Ternyata cara saya membahagiakan suami salah, cara saya memancing kecemburuan sosial bagi sekelilingnya yang ndak pernah saya pikirkan sebelumnya, saya hanya berpikiran positif bagaimana cara bahagiakan suami saya.Â
    Satu tahun pernikahan kami berjalan waktu itu saya habis pulang untuk berlibur di kampung itu saya ajak suami saya jalan jalan ke luar kota biar dia senang karena dia belum tahu mana mana dan juga sempat berkunjung ke rumah kakaknya di bandung.Padatnya acara libur saya yang sering ke luar kota terkadang menghambat perkenalan saya dengan tetangga, ya mereka berkunjung ke rumah kami tapi saya belum bisa hafal namanya satu per satu hanya beberapa orang saja yang saya hafal nama dan orangnya, tapi mereka sudah kenal saya karena warga baru .

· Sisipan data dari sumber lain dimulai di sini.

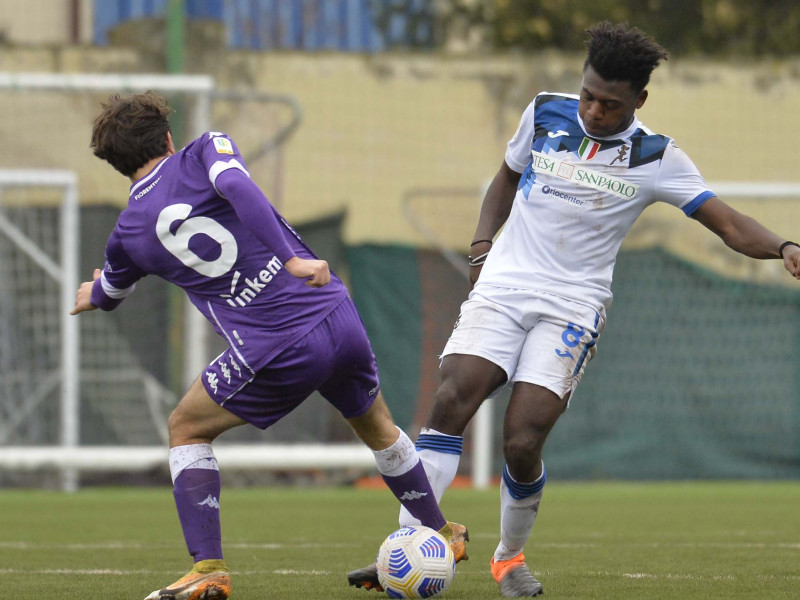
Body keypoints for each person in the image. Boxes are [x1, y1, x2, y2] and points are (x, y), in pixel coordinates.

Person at [347, 21, 800, 598]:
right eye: (587, 94)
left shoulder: (657, 157)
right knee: (452, 397)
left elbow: (729, 223)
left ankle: (508, 560)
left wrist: (784, 246)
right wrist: (483, 245)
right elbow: (506, 176)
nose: (593, 110)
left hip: (572, 306)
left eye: (609, 104)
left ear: (639, 101)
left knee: (522, 439)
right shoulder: (543, 113)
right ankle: (413, 545)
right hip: (505, 287)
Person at [71, 91, 468, 600]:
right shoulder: (205, 149)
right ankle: (440, 531)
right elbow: (235, 183)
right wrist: (292, 260)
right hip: (334, 312)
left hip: (277, 346)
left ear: (115, 164)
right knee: (379, 428)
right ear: (168, 138)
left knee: (186, 428)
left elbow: (111, 291)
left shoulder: (127, 235)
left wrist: (92, 294)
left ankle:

   Dari hati yang menyimpan kecemburuan sosial timbullah ingin menghancurkan namun mereka bingung lewat jalan apa karena saya juga jarang di rumah, di rumahpun saya sibuk berlibur ke luar kota dan saya memang ndak pernah usil dengan kehidupan orang apalagi belum kenal, saya sudah biasa tinggal di kota tahunya hanya kerja dan keluarga beda dengan di pedesaan kadang mereka masih punya kesempatan untuk mengurusi atau memandangi kehidupan tetangga. Namun celah itu tetap ada...mereka mencari kesalahan lewat mertua saya yang sudah beda rumah dan beda rt.Bapak mertua saya ada gangguan mental ( maaf ) dari dulu dan semua warga situ sudah tahu.Bapak mertua punya satu kesalahan dengan satu warga orangtuanya murti, Bapak mertua mengambil barang milik orangtua murti, namun besoknya sudah di kembalikan saya mewakili meminta maaf dan memberikan uang sebesar 500.000 sebagai iktikad baik kami walau ndak ada kerugian.Ada satu preman kampung yang menggunakan kesempatan itu kesalahan bapak mertua di jadikan ajang pemerasan, dia meminta uang sebesar 15 juta kepada kami atas kesalahan bapak mertua, padahal sunar ini orang luar, saya tahu ini ke arah pemerasan dan menurut suami saya orang ini sudah terbiasa bertindak seperti itu di kampungnya, Saya turuti mau sunar tapi ini di luar kasus mertua saya, ini urusannya dengan saya. Yang mengurusi kasus ini ada dua kaur desa pak mono dan pak rahmat dan pak rt setempat, ada kejanggalan tata cara perangkat desa di sini dalam mengemban tugas, sama pak mono justru di buatkan surat pernyataan bahwa kami menyumbang 15 juta yang di rupakan tiang listrik  menurut saya ini peraturan yang sangat keluar dari peraturan negara, karena suami takut tertekan maka di tandatangani saja, di dalam pernyataan itu di bawah tertera penanggungjawab wakil warga " ini kan kasus individu kenapa ada perwakilan warga? ".Saya tetap tegas bahwa" yang meminta uang 15 juta itu sunar maka uang harus saya berikan sunar, keesokan harinya saya menyuruh suami saya untuk membuat surat pernyataan serah terima keuangan kami sanggup membayarkan uang yg di minta oleh sunar dengan jumlah nominal yang di minta, saya suruh tulis dengan jelas dan penanggungjawab harus tertulis sunar bukan wakil warga, sunar harus ttd bermaterai tanda serah terima uang, namun sunar ndak berani menandatangani takut saya penjarakan, uang ndak jadi kami berikan dan dendampun berkepanjangan.